Question

In the diagram shown, parallelogram MNPQ is shown with points located on it's such that MU ≅ SP and RN ≅ QT.

Prove that RSTU must be a parallelogram.

Answer 1

See explanation

Explanation:

MNPQ is a parallelogram. Then

• 
  `MQ\cong NP;`
• 
  `MN\cong QP.`

By segment addition postulate,

• 
  `MQ\cong QU+UM;`
• 
  `PN\cong PS+SN;`
• 
  `QP\cong QT+TP;`
• 
  `MN\cong MR+RN.`

Given that MU ≅ SP and RN ≅ QT, then
`QU\cong SN` and
`MR\cong TP.`

Consider triangles QUT and NSR. In these triangles,

• 
  `QU\cong NS` - proven;
• 
  `QT\cong NR` - given;
• 
  `\angle UQT\cong \angle SNR` - as opposite ngles of parallelogram MNPQ.

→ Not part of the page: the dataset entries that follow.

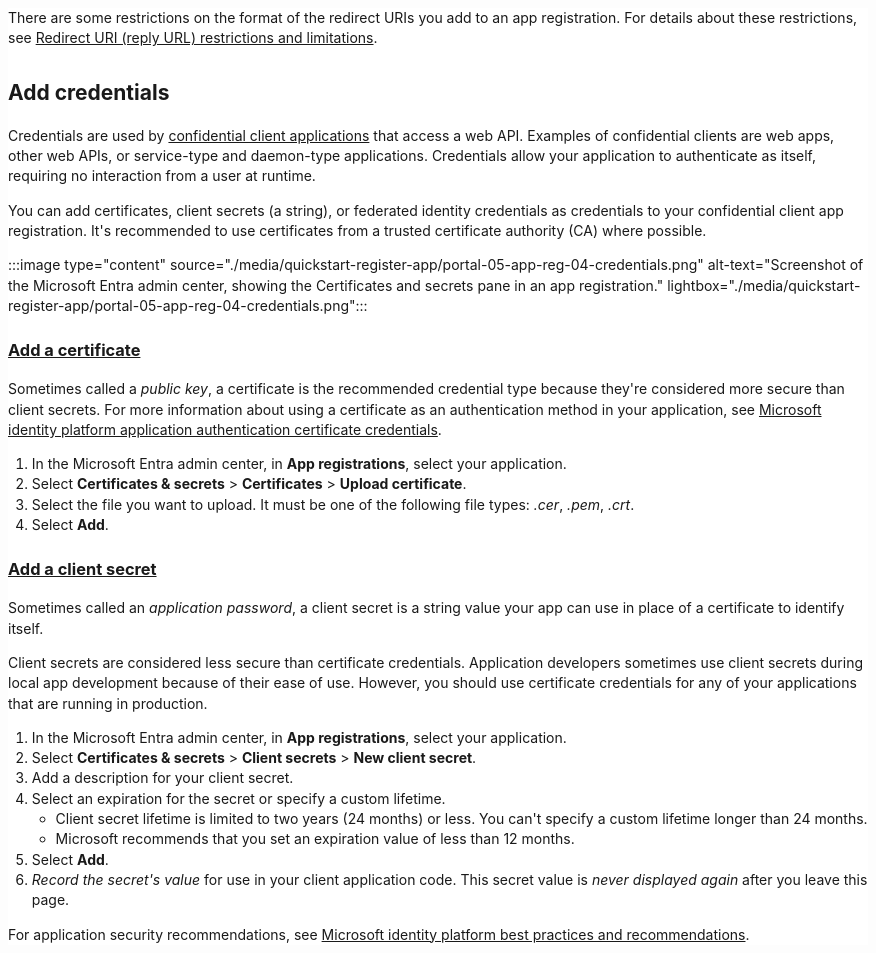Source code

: There are some restrictions on the format of the redirect URIs you add to an app registration. For details about these restrictions, see [Redirect URI (reply URL) restrictions and limitations](./reply-url.md).

## Add credentials

Credentials are used by [confidential client applications](./msal-client-applications.md) that access a web API. Examples of confidential clients are web apps, other web APIs, or service-type and daemon-type applications. Credentials allow your application to authenticate as itself, requiring no interaction from a user at runtime.

You can add certificates, client secrets (a string), or federated identity credentials as credentials to your confidential client app registration. It's  recommended to use certificates from a trusted certificate authority (CA) where possible.

:::image type="content" source="./media/quickstart-register-app/portal-05-app-reg-04-credentials.png" alt-text="Screenshot of the Microsoft Entra admin center, showing the Certificates and secrets pane in an app registration." lightbox="./media/quickstart-register-app/portal-05-app-reg-04-credentials.png":::

### [Add a certificate](#tab/certificate)

Sometimes called a *public key*, a certificate is the recommended credential type because they're considered more secure than client secrets. For more information about using a certificate as an authentication method in your application, see [Microsoft identity platform application authentication certificate credentials](./certificate-credentials.md).

1. In the Microsoft Entra admin center, in **App registrations**, select your application.
2. Select **Certificates & secrets** > **Certificates** > **Upload certificate**.
3. Select the file you want to upload. It must be one of the following file types: *.cer*, *.pem*, *.crt*.
4. Select **Add**.

### [Add a client secret](#tab/client-secret)

Sometimes called an *application password*, a client secret is a string value your app can use in place of a certificate to identify itself.

Client secrets are considered less secure than certificate credentials. Application developers sometimes use client secrets during local app development because of their ease of use. However, you should use certificate credentials for any of your applications that are running in production.

1. In the Microsoft Entra admin center, in **App registrations**, select your application.
1. Select **Certificates & secrets** > **Client secrets** > **New client secret**.
1. Add a description for your client secret.
1. Select an expiration for the secret or specify a custom lifetime.
    - Client secret lifetime is limited to two years (24 months) or less. You can't specify a custom lifetime longer than 24 months.
    - Microsoft recommends that you set an expiration value of less than 12 months.
1. Select **Add**.
1. *Record the secret's value* for use in your client application code. This secret value is *never displayed again* after you leave this page.

For application security recommendations, see [Microsoft identity platform best practices and recommendations](./identity-platform-integration-checklist.md#security).
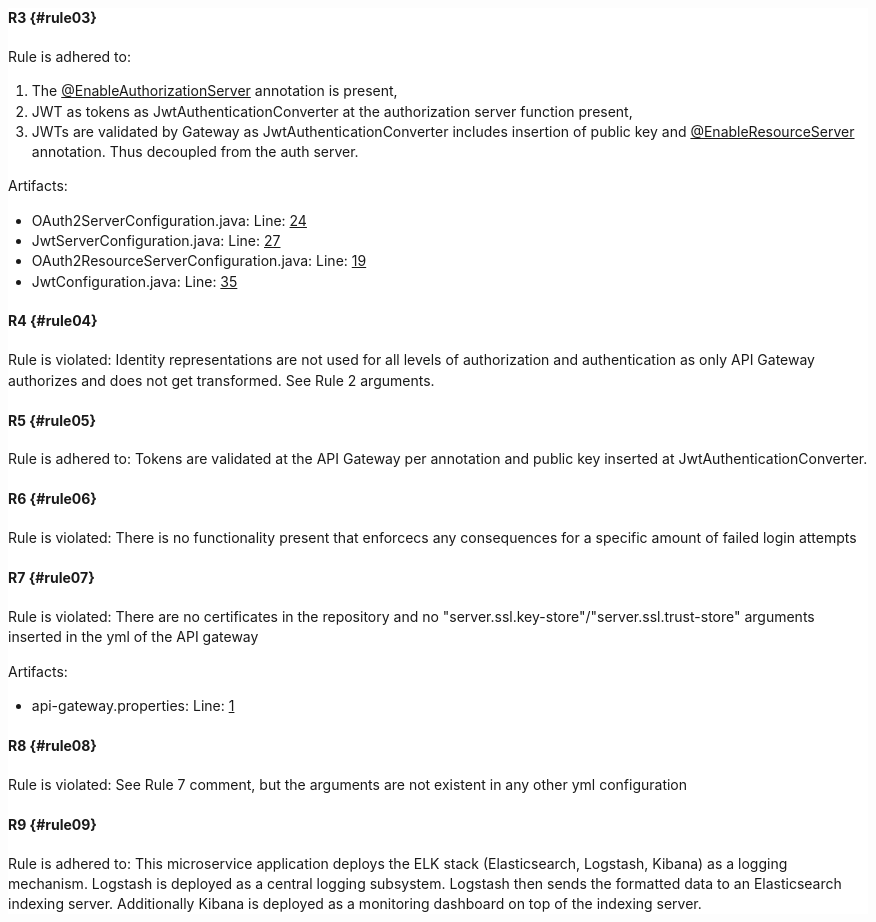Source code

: #### R3 {#rule03}

Rule is adhered to:
1. The [@EnableAuthorizationServer](https://docs.spring.io/spring-security-oauth2-boot/docs/current/reference/html5/#oauth2-boot-authorization-server-minimal) annotation is present,
1. JWT as tokens as JwtAuthenticationConverter at the authorization server function present,
1. JWTs are validated by Gateway as JwtAuthenticationConverter includes insertion of public key and [@EnableResourceServer](https://docs.spring.io/spring-security-oauth2-boot/docs/current/reference/html5/#oauth2-boot-resource-server-minimal) annotation. Thus decoupled from the auth server.

Artifacts:
- OAuth2ServerConfiguration.java: Line: [24](https://github.com/apssouza22/java-microservice/blob/master/oauth-server/src/main/java/com/apssouza/configuration/OAuth2ServerConfiguration.java#L24)
- JwtServerConfiguration.java: Line: [27](https://github.com/apssouza22/java-microservice/blob/master/oauth-server/src/main/java/com/apssouza/configuration/JwtServerConfiguration.java#L27)
- OAuth2ResourceServerConfiguration.java: Line: [19](https://github.com/apssouza22/java-microservice/blob/master/api-gateway/src/main/java/com/apssouza/configuration/OAuth2ResourceServerConfiguration.java#L19)
- JwtConfiguration.java: Line: [35](https://github.com/apssouza22/java-microservice/blob/master/api-gateway/src/main/java/com/apssouza/configuration/JwtConfiguration.java#L35)

#### R4 {#rule04}

Rule is violated: Identity representations are not used for all levels of authorization and authentication as only API Gateway authorizes and does not get transformed. See Rule 2 arguments.

#### R5 {#rule05}

Rule is adhered to: Tokens are validated at the API Gateway per annotation and public key inserted at JwtAuthenticationConverter.

#### R6 {#rule06}

Rule is violated: There is no functionality present that enforcecs any consequences for a specific amount of failed login attempts



#### R7 {#rule07}

Rule is violated: There are no certificates in the repository and no "server.ssl.key-store"/"server.ssl.trust-store" arguments inserted in the yml of the API gateway

Artifacts:
- api-gateway.properties: Line: [1](https://github.com/apssouza22/java-microservice/blob/master/config-server/src/main/resources/offline-repository/api-gateway.properties#L1)

#### R8 {#rule08}

Rule is violated: See Rule 7 comment, but the arguments are not existent in any other yml configuration



#### R9 {#rule09}

Rule is adhered to: This microservice application deploys the ELK stack (Elasticsearch, Logstash, Kibana) as a logging mechanism. Logstash is deployed as a central logging subsystem. Logstash then sends the formatted data to an Elasticsearch indexing server. Additionally Kibana is deployed as a monitoring dashboard on top of the indexing server.

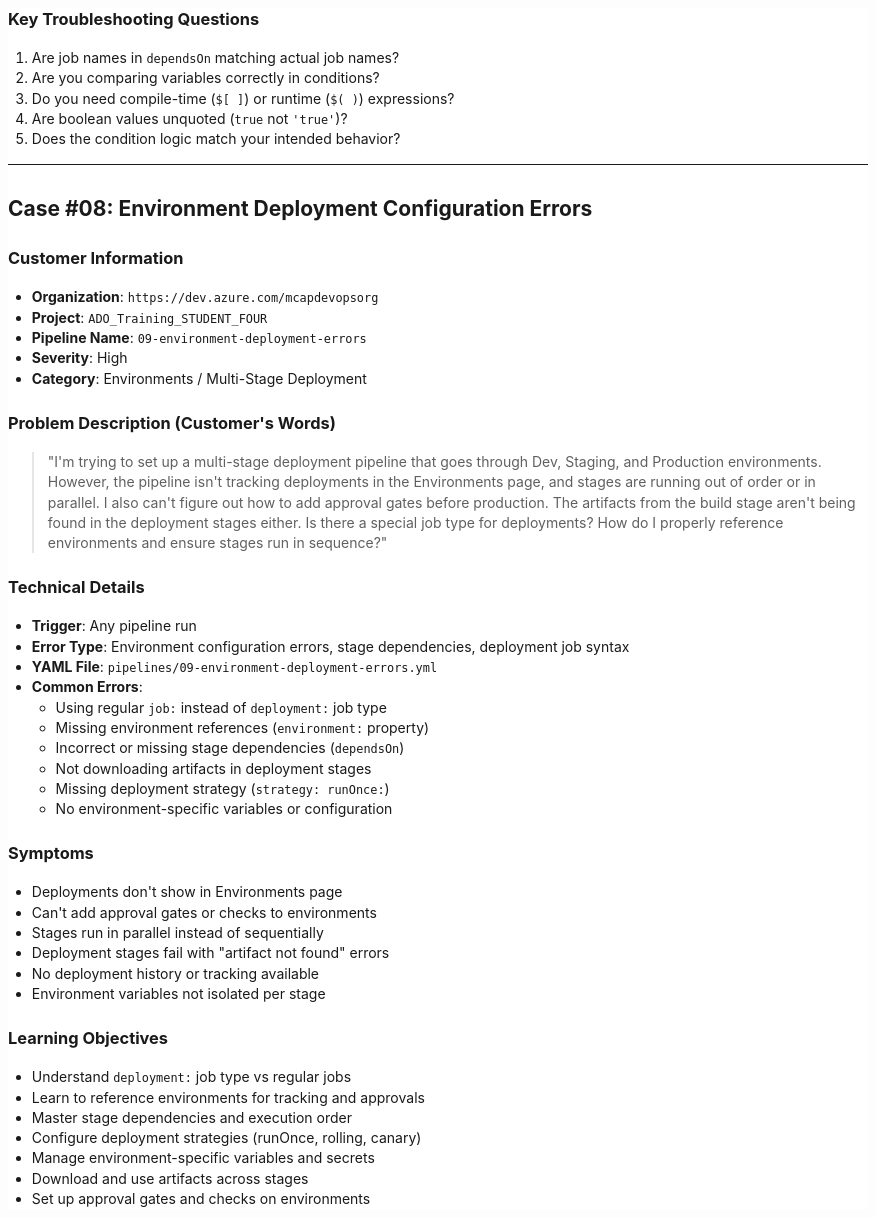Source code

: ### Key Troubleshooting Questions
1. Are job names in `dependsOn` matching actual job names?
2. Are you comparing variables correctly in conditions?
3. Do you need compile-time (`$[ ]`) or runtime (`$( )`) expressions?
4. Are boolean values unquoted (`true` not `'true'`)?
5. Does the condition logic match your intended behavior?

---

## Case #08: Environment Deployment Configuration Errors

### Customer Information
- **Organization**: `https://dev.azure.com/mcapdevopsorg`
- **Project**: `ADO_Training_STUDENT_FOUR`
- **Pipeline Name**: `09-environment-deployment-errors`
- **Severity**: High
- **Category**: Environments / Multi-Stage Deployment

### Problem Description (Customer's Words)
> "I'm trying to set up a multi-stage deployment pipeline that goes through Dev, Staging, and Production environments. However, the pipeline isn't tracking deployments in the Environments page, and stages are running out of order or in parallel. I also can't figure out how to add approval gates before production. The artifacts from the build stage aren't being found in the deployment stages either. Is there a special job type for deployments? How do I properly reference environments and ensure stages run in sequence?"

### Technical Details
- **Trigger**: Any pipeline run
- **Error Type**: Environment configuration errors, stage dependencies, deployment job syntax
- **YAML File**: `pipelines/09-environment-deployment-errors.yml`
- **Common Errors**:
  - Using regular `job:` instead of `deployment:` job type
  - Missing environment references (`environment:` property)
  - Incorrect or missing stage dependencies (`dependsOn`)
  - Not downloading artifacts in deployment stages
  - Missing deployment strategy (`strategy: runOnce:`)
  - No environment-specific variables or configuration

### Symptoms
- Deployments don't show in Environments page
- Can't add approval gates or checks to environments
- Stages run in parallel instead of sequentially
- Deployment stages fail with "artifact not found" errors
- No deployment history or tracking available
- Environment variables not isolated per stage

### Learning Objectives
- Understand `deployment:` job type vs regular jobs
- Learn to reference environments for tracking and approvals
- Master stage dependencies and execution order
- Configure deployment strategies (runOnce, rolling, canary)
- Manage environment-specific variables and secrets
- Download and use artifacts across stages
- Set up approval gates and checks on environments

By SAS postulate, triangles QUT and NSR are congruent. Then
`UT\cong SR.`

Consider triangles MRU and PTS. In these triangles,

• 
  `MR\cong PT` - proven;
• 
  `MU\cong PS` - given;
• 
  `\angle UMR\cong \angle SPT` - as opposite ngles of parallelogram MNPQ.

By SAS postulate, triangles MRU and TPS are congruent. Then
`UR\cong TS.`

In quadrilateral RSTU,
`UT\cong SR` and
`UR\cong TS.` Since opposite sides of the quadrilateral are congruent, the quadrilateral is a parallelogram.